1084P - Autologous stem cell transplantation (HCT) with or without total body irradiation (TBI) in newly diagnosed mantle cell lymphoma (MCL) patients

Date 30 September 2012
Event ESMO Congress 2012
Session Poster presentation II
Topics Lymphomas
Surgical Oncology
Radiation Oncology
Presenter Michal Szymczyk
Authors M. Szymczyk1, J. Romejko-Jarosinska2, B. Brzeska2, W. Osiadacz2, K. Domańska-Czyz2, M. Smorczewska3, O. Hermine4, M.H. Dreyling5, J.A. Walewski6
  • 1Department Of Lymphoproliferative Diseases, Maria Sklodowska-Curie Institute and Oncology Centre, 02781 - Warsaw/PL
  • 2Department Of Lymphoid Malignancies, Maria Sklodowska-Curie Institute and Oncology Centre, 02781 - Warsaw/PL
  • 3Radiology Department, Maria Sklodowska-Curie Institute and Oncology Centre, 02781 - Warsaw/PL
  • 4Department Of Hematology, Hopital Necker, Paris/FR
  • 5Dept. Of Medicine Iii, Ludwig-Maximilians-Universität München, 81377 - München/DE
  • 6Lymphoma Department, Maria Sklodowska-Curie Institute and Oncology Centre, 02781 - Warsaw/PL



MCL is considered incurable due to relapsing course and eventual resistance despite initial responses to treatment. The 1st line treatment in advanced disease is immunochemotherapy induction followed by high-dose chemotherapy +/- TBI and HCT in the first complete (CR) or partial remission (PR). The best conditioning regimen is unknown and the TBI role is one of the main issues. Very few retrospective analyses are available.

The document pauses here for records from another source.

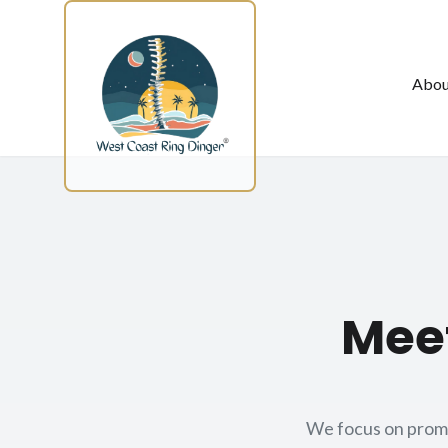
Skip to main content
Abou
Meet
We focus on promot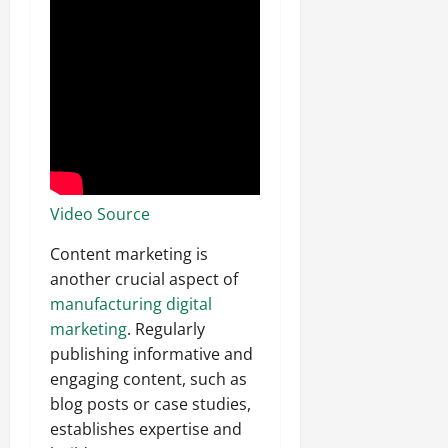
Video Source
Content marketing is
another crucial aspect of
manufacturing digital
marketing
. Regularly
publishing informative and
engaging content, such as
blog posts or case studies,
establishes expertise and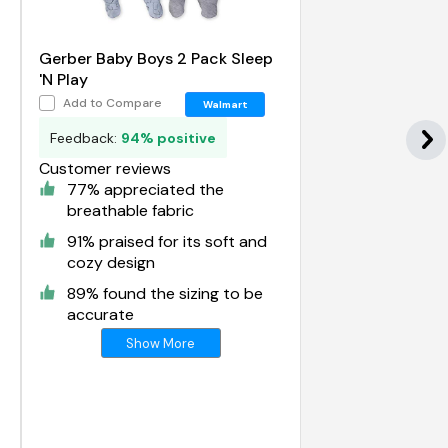
Gerber Baby Boys 2 Pack Sleep
'N Play
Add to Compare
Walmart
Feedback:
94% positive
Customer reviews
77% appreciated the
breathable fabric
91% praised for its soft and
cozy design
89% found the sizing to be
accurate
Show More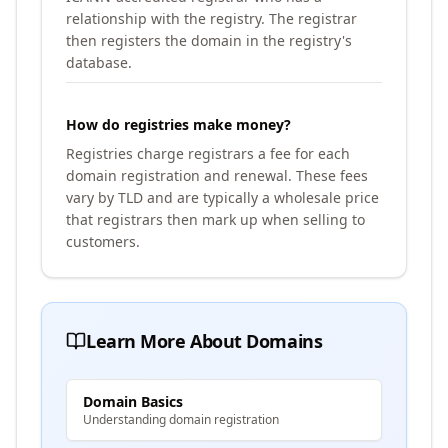
relationship with the registry. The registrar
then registers the domain in the registry's
database.
How do registries make money?
Registries charge registrars a fee for each
domain registration and renewal. These fees
vary by TLD and are typically a wholesale price
that registrars then mark up when selling to
customers.
Learn More About Domains
Domain Basics
Understanding domain registration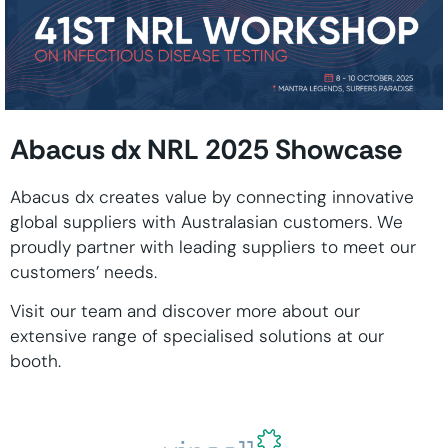
Abacus dx NRL 2025 Showcase
Abacus dx creates value by connecting innovative
global suppliers with Australasian customers. We
proudly partner with leading suppliers to meet our
customers’ needs.
Visit our
team and discover more about our
extensive range of specialised solutions at our
booth.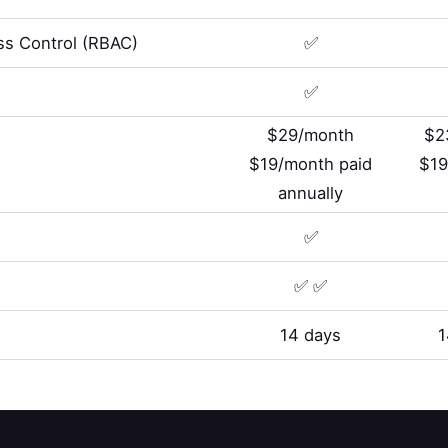
s Control (RBAC)
✅
✅
$29/month
$2
$19/month paid
$19
annually
✅
✅ ✅
14 days
1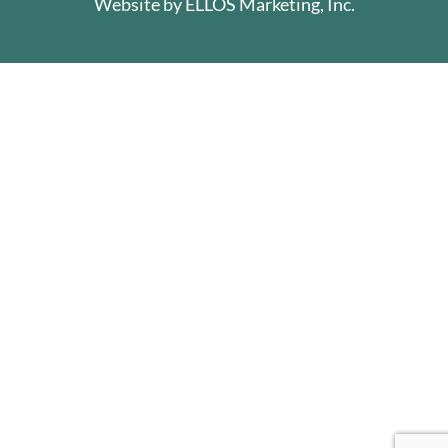
Website by
ELLOS Marketing, Inc.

We retrospectively evaluated all MCL patients treated 1st line +/- TBI as a part of myeloablative procedure at the Oncology Institute in Warsaw between 1999-2011 with some patients treated in the European MCL Network trial for younger. We analyzed data for 7 women and 26 men, median age 56 years (39-63). Most (82%) had disease stage III-IV with bone marrow involvement in 64%. Majority received chemotherapy with rituximab for induction (79%). All received doxorubicin and 45% cytarabine. 22 had TBI conditioning (TBI group). Most of the remaining 11 patients received BEAM (non-TBI group). Before conditioning 18 had CR (12 before TBI, 6 before conditioning without TBI) and 15 PR (10 before TBI, 5 before conditioning without TBI). There were no statistically significant differences between groups, including age, sex, disease stage and MIPI. After HCT 27 patients had CR (18 in TBI, 9 in non-TBI), 6 remained in PR (4 in TBI, 2 in non-TBI). Median observation time from the start of therapy was 50.9 months (6.9-144.8) and from HCT 49.5 months (0.85-139.7).

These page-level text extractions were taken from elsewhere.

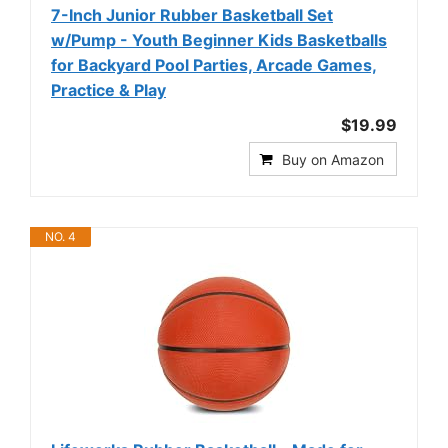
7-Inch Junior Rubber Basketball Set
w/Pump - Youth Beginner Kids Basketballs
for Backyard Pool Parties, Arcade Games,
Practice & Play
$19.99
Buy on Amazon
NO. 4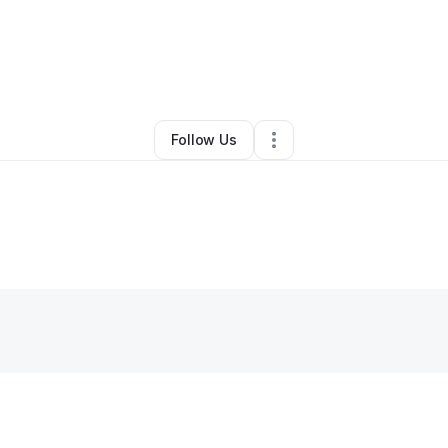
By
Patricia Logan
•
Other
•
Columbus
,
OH
•
0 Connections
•
1 Follower
Follow Us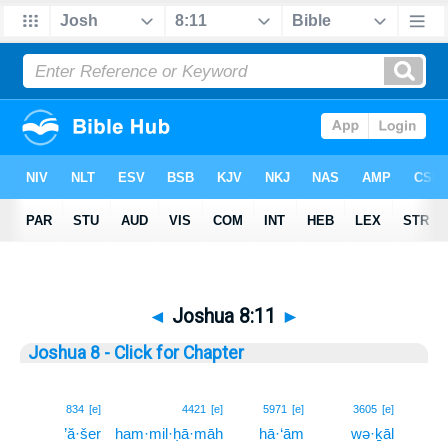
◄
Joshua 8:11
►
Joshua 8 - Click for Chapter
11
834
[e]
4421
[e]
5971
[e]
3605
[e]
’ă·šer
ham·mil·ḥā·māh
hā·‘ām
wə·ḵāl
11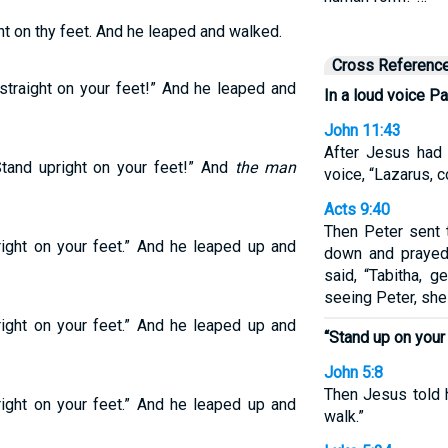
ht on thy feet. And he leaped and walked.
Cross Referenc
 straight on your feet!” And he leaped and
In a loud voice Pa
John 11:43
After Jesus had 
Stand upright on your feet!” And
the man
voice, “Lazarus, 
Acts 9:40
Then Peter sent 
right on your feet.” And he leaped up and
down and prayed,
said, “Tabitha, 
seeing Peter, she
right on your feet.” And he leaped up and
“Stand up on your 
John 5:8
Then Jesus told h
right on your feet.” And he leaped up and
walk.”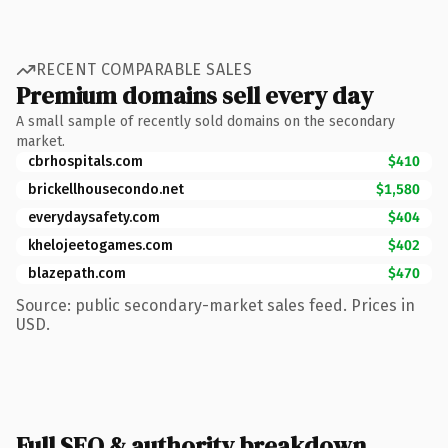
RECENT COMPARABLE SALES
Premium domains sell every day
A small sample of recently sold domains on the secondary
market.
cbrhospitals.com
$410
brickellhousecondo.net
$1,580
everydaysafety.com
$404
khelojeetogames.com
$402
blazepath.com
$470
Source: public secondary-market sales feed. Prices in
USD.
Full SEO & authority breakdown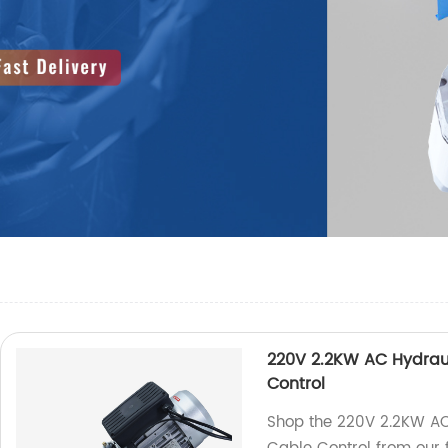
220V 2.2KW AC Hydraul
Control
Shop the 220V 2.2KW AC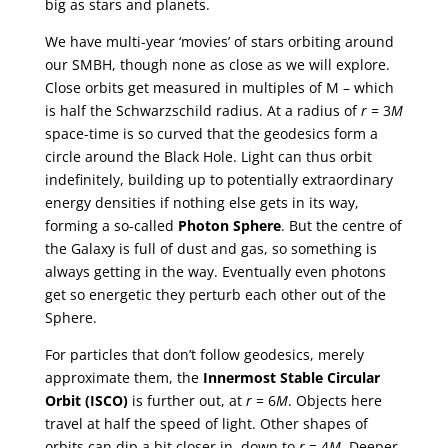
big as stars and planets.
We have multi-year ‘movies’ of stars orbiting around
our SMBH, though none as close as we will explore.
Close orbits get measured in multiples of M – which
is half the Schwarzschild radius. At a radius of
r
= 3
M
space-time is so curved that the geodesics form a
circle around the Black Hole. Light can thus orbit
indefinitely, building up to potentially extraordinary
energy densities if nothing else gets in its way,
forming a so-called
Photon Sphere
. But the centre of
the Galaxy is full of dust and gas, so something is
always getting in the way. Eventually even photons
get so energetic they perturb each other out of the
Sphere.
For particles that don’t follow geodesics, merely
approximate them, the
Innermost Stable Circular
Orbit (ISCO)
is further out, at
r
= 6
M
. Objects here
travel at half the speed of light. Other shapes of
orbits can dip a bit closer in, down to
r
= 4
M
. Deeper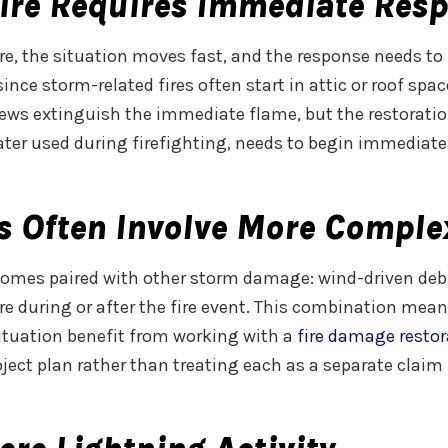
ire Requires Immediate Res
re, the situation moves fast, and the response needs to 
 since storm-related fires often start in attic or roof s
 crews extinguish the immediate flame, but the restorat
ater used during firefighting, needs to begin immediat
s Often Involve More Comple
y comes paired with other storm damage: wind-driven de
ure during or after the fire event. This combination me
situation benefit from working with a
fire damage resto
ect plan rather than treating each as a separate claim 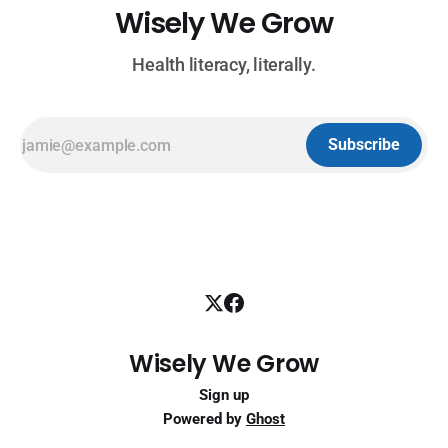
Wisely We Grow
Health literacy, literally.
Subscribe
Wisely We Grow
Sign up
Powered by
Ghost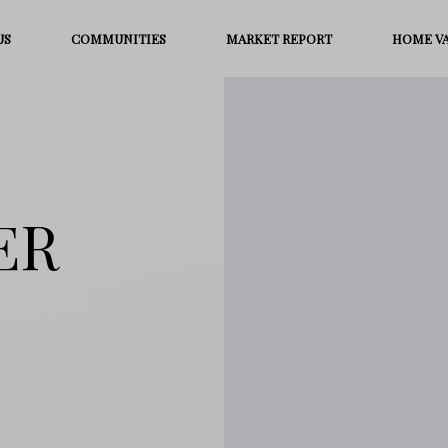
US
COMMUNITIES
MARKET REPORT
HOME V
ER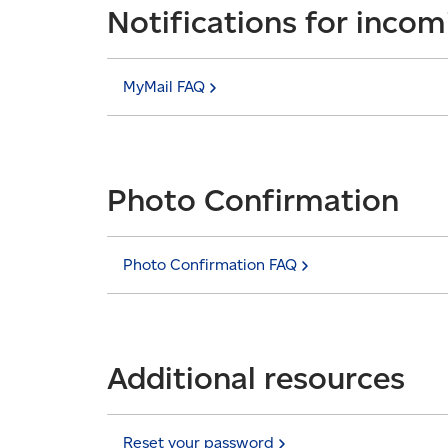
Notifications for incom
MyMail
FAQ
Photo Confirmation
Photo Confirmation
FAQ
Additional resources
Reset your
password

After HCT the 1, 3 and 5-year overall survival (OS) rates were 96.9%, 89.8%, 75% and the progression free survival (PFS) 93.7%, 73.1% and 67.9% respectively. In bivariate analysis the 1, 3 and 5-year OS rates were similar in TBI vs. non-TBI groups: 95.4% vs. 100%; 90.4% vs. 88.8%; 82.2% vs. 66.7% (p= 0.41). Comparison of 1, 3 and 5-year PFS rates between TBI vs. non-TBI groups: 95.2% vs. 90.9% and 86.6% vs. 47.1% and 78 % vs. 47.1% (p= 0.046) indicated superiority of TBI. In a multivariate analysis TBI was an independent PFS prognostic factor with relative risk 0.24 (95% CI 0.06–1.02) (p = 0.04).


The results showed PFS advantage of TBI conditioning prior to HCT in newly diagnosed MCL patients and no OS advantage.


All authors have declared no conflicts of interest.